A mad storm visited the always sunny city proper. And though it failed to deliver an evil warlock climax, it still warranted enough threat to get Dreamboi stranded. Dodging homing thunderbolts, dagger winds, and flying stalls, he found refuge in a bar that served adult drinks to children. There he chanced upon his college frenemy, Latino IT, who turned out to be a local celebrity in the area. He didn't own the bar or anything, but he may as well have with the way he treated everyone there. They had a brief talk about life and love too, which was thankfully cut short as it was awkward as heck. In that short time though, Dreamboi caught the sense that man was too busy for anything outside his career and family, which he found sad and admirable at the same time. He was successful, and yet the fruits of his labor were no longer his to enjoy. Somewhat inspired by this, he braved the storm to land his own little victory, determined to spit in the face of life and nature if it came down to it.

With enough perseverance and raging hormones, Dreamboi beat both squall and the seemingly impossible dimensions of the city.
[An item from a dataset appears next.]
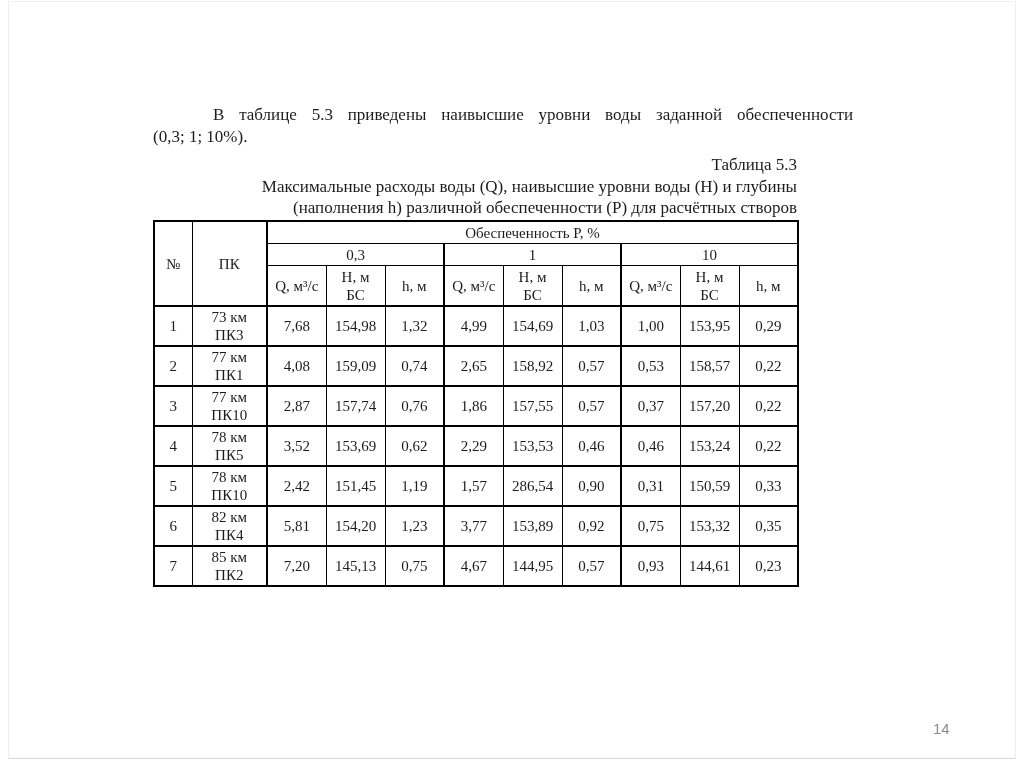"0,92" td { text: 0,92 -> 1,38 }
He reached the starting point come nightfall, but the thing is, no-one was there to congratulate him. The shadow-infested plaza was now occupied by strangers and their weird marionette lightshow. Lone was gone, mayhap for all of effing eternity.

This is where I come in.

Because while bittersweet endings serve as welcome bookmarks here and then, this foremost entry is bound for a happy ending. Keep the melancholy for the Valentine's season, when the haters could rally behind you like winds to a fail sail.

When the dream led Dreamboi to the outskirts of the city (instead of retracing the steps back to Lone's apartment), he was set to just go back home. It took him an entire day to complete the last trial; by then, Lone may have gotten bored and just Tindered Gooseman back for that taboo date of theirs. He was past the ochre bricked road when he ran into this lovely face he never thought he'd see again.
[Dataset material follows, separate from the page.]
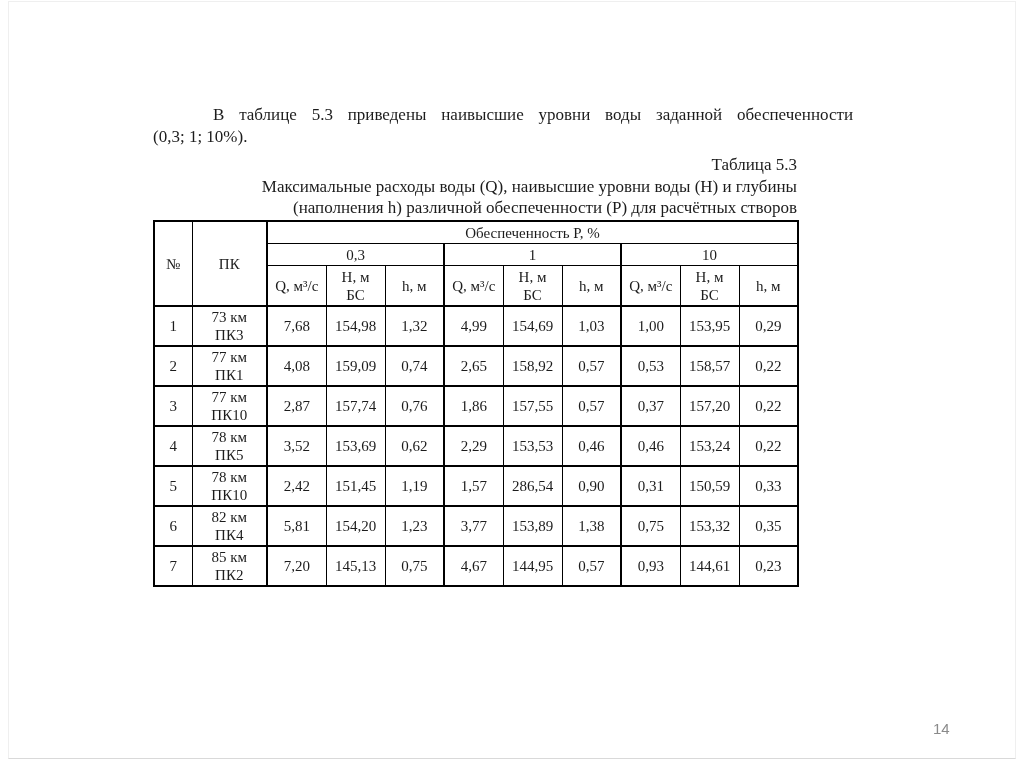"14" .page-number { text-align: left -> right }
And though she had forgone the magic in her blood to be with him, their times together became magical nonetheless.

FIN?

THE MORAL:

The most important lesson to be learned from this tale is to never sleep in the middle of nowhere alone. At least bring a pet with you, and for the love of gods, don't pick a cat for this particular situation, as they wouldn't give a rat's ass (pun intended) if you are having a nightmare, or a stroke for that matter. Lucky for Edge Lord Dreamboi over here, I dropped by when I did, otherwise, he would have ended up with a real chick who's probably waaaaaay less attractive.

Until the next one, keep dreaming, buddy.